Eventually the tide subsides, the heaving seas settle to a gentle calm, the sun breaks magnificently through the clouds and the relentlessly pounding, heavy, grey rain blows away over the headland to the South. With the clearing skies, everything becomes more defined: there’s a small island about a mile out that looks like a really pleasant daytrip, and the lines of colour as hills stretch to the horizon become dramatic bands of pleasing blues and greys.
Which description is entirely unlike how it felt when the Course Director of Educational Studies with Urban Learning called me to let me know that the degree course I was enrolled upon had been cancelled. Paul, Director of the Educational Studies Department, is hugely apologetic and full of solutions. We have a detailed conversation, and rapidly conclude that if I enroll on a very similar degree course, the probable outcome, for me at least, will be the same. I have one call to make, so I call the Red Haired Boffin:
“Do you have any objections to teaching me?” I ask.

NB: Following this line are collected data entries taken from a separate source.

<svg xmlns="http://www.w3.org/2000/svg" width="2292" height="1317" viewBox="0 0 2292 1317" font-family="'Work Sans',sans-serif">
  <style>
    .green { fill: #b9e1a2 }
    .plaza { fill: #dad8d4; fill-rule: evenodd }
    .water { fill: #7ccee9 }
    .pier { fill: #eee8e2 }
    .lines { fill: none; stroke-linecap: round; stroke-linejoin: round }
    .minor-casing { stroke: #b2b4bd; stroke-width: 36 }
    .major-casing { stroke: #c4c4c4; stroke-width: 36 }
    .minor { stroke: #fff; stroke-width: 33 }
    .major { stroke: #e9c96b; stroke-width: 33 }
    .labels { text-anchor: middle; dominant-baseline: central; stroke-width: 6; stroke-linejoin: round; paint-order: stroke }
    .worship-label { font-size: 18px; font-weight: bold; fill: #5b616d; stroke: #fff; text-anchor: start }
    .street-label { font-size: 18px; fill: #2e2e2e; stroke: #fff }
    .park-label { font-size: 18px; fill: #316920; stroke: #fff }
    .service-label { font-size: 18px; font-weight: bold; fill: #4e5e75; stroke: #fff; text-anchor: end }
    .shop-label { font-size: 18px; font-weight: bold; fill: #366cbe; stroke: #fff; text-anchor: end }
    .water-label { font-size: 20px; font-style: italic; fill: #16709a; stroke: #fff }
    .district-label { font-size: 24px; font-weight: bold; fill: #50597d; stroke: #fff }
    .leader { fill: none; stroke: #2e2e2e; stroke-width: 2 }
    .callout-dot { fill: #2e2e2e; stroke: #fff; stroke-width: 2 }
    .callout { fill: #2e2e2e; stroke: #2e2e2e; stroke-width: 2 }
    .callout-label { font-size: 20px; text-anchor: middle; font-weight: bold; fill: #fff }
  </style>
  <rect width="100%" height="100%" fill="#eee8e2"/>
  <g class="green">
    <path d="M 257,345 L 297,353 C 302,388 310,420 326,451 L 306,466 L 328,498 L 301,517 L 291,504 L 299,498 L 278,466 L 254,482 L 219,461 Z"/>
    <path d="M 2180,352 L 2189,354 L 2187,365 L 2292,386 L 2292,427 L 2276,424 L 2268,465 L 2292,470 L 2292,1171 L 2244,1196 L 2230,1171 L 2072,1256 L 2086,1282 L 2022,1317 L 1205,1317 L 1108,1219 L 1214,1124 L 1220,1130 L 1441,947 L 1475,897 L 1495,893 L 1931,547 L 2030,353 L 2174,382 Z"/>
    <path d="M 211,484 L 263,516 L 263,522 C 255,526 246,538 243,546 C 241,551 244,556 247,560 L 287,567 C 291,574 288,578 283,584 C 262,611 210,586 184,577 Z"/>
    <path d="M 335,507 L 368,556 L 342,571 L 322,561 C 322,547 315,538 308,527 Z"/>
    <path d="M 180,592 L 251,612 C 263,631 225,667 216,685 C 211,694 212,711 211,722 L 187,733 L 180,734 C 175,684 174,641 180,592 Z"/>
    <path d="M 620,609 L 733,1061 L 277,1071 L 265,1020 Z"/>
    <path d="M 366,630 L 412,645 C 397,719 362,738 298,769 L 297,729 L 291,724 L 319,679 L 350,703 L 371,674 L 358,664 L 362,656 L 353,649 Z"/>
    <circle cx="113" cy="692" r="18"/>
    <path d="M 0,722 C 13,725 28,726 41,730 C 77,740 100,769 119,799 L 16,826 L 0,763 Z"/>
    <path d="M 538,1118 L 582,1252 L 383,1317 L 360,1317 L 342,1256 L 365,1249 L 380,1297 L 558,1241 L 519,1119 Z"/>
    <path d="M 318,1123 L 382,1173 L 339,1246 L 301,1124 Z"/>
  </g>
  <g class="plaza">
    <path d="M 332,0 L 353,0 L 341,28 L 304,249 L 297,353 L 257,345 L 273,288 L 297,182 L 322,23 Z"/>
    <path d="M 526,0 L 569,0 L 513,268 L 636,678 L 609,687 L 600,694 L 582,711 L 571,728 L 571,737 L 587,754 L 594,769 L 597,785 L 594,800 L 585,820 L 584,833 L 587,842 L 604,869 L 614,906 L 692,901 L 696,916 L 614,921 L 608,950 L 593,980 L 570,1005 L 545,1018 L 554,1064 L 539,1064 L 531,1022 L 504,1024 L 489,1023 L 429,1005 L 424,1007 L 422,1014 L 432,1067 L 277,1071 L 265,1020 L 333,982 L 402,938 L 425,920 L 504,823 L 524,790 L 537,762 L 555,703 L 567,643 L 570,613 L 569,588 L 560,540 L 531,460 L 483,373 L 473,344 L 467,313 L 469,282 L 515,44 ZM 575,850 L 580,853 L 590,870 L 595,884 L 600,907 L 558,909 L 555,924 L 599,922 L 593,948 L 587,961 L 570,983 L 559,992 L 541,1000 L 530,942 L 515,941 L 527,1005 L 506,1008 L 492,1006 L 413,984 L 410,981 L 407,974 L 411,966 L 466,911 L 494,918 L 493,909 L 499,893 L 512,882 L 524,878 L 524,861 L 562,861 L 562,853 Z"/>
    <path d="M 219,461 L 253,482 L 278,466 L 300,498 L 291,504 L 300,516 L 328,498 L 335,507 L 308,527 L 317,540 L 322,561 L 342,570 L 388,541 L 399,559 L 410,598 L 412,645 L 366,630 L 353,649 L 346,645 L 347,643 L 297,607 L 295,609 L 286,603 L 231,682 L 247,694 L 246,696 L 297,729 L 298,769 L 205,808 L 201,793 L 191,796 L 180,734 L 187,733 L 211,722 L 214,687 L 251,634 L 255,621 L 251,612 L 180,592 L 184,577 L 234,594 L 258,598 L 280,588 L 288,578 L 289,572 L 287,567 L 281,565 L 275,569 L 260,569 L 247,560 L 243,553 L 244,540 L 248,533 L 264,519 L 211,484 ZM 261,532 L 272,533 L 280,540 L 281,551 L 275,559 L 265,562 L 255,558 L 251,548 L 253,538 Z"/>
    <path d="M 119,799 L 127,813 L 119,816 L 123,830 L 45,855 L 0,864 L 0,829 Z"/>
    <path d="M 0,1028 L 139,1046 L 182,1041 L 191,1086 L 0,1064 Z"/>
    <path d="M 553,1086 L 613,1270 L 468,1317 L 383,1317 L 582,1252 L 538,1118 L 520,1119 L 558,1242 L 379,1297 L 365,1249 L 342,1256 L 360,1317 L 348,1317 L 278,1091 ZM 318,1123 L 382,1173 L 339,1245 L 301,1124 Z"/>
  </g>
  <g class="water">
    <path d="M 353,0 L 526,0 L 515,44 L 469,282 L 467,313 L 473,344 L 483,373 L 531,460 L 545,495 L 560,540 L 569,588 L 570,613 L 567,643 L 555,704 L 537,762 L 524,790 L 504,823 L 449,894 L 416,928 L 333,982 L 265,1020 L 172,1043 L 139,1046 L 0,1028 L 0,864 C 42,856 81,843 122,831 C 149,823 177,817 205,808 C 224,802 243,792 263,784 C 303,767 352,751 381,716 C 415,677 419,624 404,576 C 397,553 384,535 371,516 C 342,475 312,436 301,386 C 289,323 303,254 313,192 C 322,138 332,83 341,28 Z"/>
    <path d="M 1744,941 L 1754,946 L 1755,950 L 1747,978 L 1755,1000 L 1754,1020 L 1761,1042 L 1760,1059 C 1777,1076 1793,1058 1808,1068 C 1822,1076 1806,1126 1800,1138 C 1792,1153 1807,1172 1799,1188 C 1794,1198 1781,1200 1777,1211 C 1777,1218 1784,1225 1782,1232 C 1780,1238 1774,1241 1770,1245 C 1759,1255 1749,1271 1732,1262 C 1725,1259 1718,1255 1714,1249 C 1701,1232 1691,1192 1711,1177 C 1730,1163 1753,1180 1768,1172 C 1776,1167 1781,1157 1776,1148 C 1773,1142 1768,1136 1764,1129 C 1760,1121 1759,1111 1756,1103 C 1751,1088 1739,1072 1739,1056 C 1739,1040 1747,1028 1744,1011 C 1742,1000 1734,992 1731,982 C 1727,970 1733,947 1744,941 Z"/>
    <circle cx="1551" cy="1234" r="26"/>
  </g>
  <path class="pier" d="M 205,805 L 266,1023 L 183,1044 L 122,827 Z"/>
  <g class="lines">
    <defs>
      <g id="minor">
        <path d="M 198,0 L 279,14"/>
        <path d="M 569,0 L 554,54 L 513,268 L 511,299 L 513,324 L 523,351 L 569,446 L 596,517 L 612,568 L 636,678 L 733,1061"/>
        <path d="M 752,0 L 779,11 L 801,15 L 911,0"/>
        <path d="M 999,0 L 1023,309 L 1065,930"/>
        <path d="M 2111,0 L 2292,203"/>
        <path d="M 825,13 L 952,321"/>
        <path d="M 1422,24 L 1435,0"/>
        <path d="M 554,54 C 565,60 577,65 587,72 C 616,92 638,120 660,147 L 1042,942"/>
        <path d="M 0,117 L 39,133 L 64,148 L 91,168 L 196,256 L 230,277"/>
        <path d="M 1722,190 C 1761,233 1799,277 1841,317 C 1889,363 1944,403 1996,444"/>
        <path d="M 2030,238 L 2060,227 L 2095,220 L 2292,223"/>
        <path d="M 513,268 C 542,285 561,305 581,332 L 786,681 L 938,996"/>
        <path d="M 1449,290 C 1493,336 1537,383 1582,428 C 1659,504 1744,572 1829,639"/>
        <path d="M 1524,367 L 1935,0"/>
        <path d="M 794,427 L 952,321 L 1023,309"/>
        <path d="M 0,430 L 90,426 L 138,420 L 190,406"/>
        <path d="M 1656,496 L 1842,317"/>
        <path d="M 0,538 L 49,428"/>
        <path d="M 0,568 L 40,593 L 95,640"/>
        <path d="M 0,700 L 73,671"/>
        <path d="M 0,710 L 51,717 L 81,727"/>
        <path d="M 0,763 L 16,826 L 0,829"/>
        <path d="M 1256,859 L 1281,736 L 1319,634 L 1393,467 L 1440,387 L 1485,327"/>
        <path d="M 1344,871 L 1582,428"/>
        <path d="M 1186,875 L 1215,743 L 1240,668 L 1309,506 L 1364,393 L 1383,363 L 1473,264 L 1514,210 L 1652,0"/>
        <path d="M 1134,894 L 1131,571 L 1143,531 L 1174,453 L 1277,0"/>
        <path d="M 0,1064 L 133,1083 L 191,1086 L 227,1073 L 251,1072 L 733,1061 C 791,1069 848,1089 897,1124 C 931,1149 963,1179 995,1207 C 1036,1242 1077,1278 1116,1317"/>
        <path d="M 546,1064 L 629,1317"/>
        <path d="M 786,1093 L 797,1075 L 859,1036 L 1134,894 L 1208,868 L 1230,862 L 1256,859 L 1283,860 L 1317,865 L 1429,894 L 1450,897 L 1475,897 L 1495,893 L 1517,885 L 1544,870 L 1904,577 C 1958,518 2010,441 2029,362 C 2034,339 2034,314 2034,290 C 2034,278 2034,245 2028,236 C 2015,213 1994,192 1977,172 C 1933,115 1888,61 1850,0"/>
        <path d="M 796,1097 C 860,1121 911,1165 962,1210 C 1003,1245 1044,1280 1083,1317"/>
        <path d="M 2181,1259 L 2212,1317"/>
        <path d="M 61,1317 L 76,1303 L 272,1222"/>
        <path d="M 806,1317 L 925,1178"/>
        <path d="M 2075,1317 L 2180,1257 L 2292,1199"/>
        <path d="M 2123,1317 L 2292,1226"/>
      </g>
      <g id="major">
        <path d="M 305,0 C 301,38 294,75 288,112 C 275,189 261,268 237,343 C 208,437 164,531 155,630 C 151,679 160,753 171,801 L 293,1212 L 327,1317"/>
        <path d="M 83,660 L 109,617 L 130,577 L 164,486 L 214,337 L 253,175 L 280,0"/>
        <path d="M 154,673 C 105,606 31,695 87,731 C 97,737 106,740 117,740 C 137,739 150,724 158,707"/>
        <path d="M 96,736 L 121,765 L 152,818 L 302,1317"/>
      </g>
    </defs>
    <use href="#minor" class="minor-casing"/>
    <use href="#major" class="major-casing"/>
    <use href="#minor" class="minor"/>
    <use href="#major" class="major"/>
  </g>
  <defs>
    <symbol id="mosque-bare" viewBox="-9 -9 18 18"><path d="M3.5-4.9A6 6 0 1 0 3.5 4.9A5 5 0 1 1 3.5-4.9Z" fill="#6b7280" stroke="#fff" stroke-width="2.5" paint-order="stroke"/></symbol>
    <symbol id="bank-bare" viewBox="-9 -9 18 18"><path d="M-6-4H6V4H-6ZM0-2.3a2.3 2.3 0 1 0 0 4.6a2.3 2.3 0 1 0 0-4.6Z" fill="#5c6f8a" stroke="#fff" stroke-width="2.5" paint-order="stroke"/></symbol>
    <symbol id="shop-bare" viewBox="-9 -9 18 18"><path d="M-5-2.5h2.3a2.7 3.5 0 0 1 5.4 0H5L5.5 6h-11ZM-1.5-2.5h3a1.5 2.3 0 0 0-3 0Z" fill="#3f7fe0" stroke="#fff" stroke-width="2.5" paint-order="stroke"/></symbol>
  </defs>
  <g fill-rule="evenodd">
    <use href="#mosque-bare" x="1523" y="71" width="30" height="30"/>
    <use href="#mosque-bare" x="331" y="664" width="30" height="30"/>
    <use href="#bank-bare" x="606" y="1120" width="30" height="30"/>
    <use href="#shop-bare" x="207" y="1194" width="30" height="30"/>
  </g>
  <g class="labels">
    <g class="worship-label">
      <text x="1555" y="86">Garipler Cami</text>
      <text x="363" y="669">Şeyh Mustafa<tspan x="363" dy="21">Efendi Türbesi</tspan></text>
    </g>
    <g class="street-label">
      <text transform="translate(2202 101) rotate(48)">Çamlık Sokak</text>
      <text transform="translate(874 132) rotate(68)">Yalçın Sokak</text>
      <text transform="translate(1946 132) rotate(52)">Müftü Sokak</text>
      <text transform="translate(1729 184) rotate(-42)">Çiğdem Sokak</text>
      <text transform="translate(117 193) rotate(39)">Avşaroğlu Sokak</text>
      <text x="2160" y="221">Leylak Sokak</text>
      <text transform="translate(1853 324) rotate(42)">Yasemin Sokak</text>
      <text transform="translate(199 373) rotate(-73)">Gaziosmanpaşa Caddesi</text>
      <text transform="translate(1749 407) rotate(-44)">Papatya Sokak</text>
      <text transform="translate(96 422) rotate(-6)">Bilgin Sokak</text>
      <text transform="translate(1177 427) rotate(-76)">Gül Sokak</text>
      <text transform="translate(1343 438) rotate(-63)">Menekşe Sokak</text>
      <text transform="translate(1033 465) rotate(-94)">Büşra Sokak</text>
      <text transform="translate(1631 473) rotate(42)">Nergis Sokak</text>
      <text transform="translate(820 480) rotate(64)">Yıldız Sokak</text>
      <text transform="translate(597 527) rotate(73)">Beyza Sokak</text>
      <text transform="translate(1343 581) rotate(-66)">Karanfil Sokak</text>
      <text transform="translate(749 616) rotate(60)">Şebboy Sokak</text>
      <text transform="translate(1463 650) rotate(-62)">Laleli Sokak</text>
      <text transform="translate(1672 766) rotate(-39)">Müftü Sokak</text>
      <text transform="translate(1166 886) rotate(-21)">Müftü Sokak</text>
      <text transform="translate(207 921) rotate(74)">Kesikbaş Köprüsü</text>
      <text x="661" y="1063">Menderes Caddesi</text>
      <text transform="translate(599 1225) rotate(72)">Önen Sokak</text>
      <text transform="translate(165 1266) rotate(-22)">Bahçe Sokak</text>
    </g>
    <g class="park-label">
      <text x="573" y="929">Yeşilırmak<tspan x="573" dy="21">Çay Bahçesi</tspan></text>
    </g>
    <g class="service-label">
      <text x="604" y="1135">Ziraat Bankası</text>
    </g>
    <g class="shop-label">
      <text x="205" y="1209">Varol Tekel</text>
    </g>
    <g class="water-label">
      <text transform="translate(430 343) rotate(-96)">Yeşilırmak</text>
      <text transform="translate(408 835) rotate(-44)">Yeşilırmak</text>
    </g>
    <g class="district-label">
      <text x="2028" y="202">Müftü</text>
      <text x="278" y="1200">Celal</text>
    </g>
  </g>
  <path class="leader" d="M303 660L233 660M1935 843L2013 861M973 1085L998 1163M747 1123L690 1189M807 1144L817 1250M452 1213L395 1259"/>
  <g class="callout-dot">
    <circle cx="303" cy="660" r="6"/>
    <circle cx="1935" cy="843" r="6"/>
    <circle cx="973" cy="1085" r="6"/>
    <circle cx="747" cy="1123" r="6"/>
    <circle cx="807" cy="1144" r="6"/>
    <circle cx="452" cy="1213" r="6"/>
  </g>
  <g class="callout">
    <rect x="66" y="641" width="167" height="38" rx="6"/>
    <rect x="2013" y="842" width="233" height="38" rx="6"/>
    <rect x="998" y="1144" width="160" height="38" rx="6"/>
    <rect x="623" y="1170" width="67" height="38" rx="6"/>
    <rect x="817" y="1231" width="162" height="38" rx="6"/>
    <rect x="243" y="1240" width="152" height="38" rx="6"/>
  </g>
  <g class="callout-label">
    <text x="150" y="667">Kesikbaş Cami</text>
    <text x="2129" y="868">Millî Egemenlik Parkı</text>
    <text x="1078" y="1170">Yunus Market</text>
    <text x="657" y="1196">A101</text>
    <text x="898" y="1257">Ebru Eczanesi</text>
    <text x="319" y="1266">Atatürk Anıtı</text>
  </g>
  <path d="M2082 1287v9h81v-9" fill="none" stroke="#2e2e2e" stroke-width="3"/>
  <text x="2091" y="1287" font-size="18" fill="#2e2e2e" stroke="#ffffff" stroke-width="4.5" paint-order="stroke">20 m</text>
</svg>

My question confuses her, so I expand and tell her about the course cancellation, plus the suggested alternative. RHB sees no problem for her, so I call Paul back and tell him that I would be delighted to accept a place on the degree course Educational Studies with Psychology. That would seem to be the end of the matter, except that it is not.
The problem is that I sporadically have bouts of Panic Attacks, a weakness that has led to fully fledged depression on two occasions. A day after resolving the ‘issue’ with my course, the first of a wave of panic attacks hit. This happens just as we finally complete the ‘tear-out’ phase of our renovation project and I begin my second in-depth budget analysis, based on what we now know(as opposed to assumed). In a misguided effort to lighten the gloom, I decide to go the pub to watch Liverpool. Drinks are had.
Two days after Paul’s phone call, the monkeys are jumping up and down on my back with gleeful abandon, and I’m finding it very difficult to ‘focus’. This is one manifestation of the ‘condition’ that I experience. For me, there is also the palpable sensation of adrenalin coursing through limbs, it can almost be felt as a thickening and a concentrating of the blood as if it’s chemically changed. Physically, nothing works properly; swallowing is difficult because I seem to be producing gallons of saliva, but my throat feels constricted, there seems to be an avalanche trying to escape out of my temples, but finding no exit it heads for the ears and I can hardly hear anything.
Mentally, thoughts are coming and going, crashing and conflicting, too quick to complete – no thought is ever finished - and I am completely restless all the time, but sleep is hard to achieve. There’s not even a comforting obsession as subjects to ponder vary from Global Warming to whether the cats are safe, rolling through the old noggin like very fast tumbleweed. One thing I can focus on successfully during these bouts is Internet Shopping, and it is only Panic Induced Indecisiveness that has prevented us, in the past, from owning an island in Cape Breton, a collection of Japanese pottery and a Shitzui.
As always happens, the tide subsides, islands in Cape Breton do not get purchased and sleep returns, and Neitze is proven correct once again, provided that is, you are misquoting him about that which does not kill (fear of dying seems universal among panic attackees), improves. The sun breaks magnificently over a calming sea. As we commence the rebuild phase of our project, we analyse the finances and realize that we can complete the majority of what we’ve planned, and a letter arrives from Hull University confirming my new place on the Educational Studies with Psychology degree course.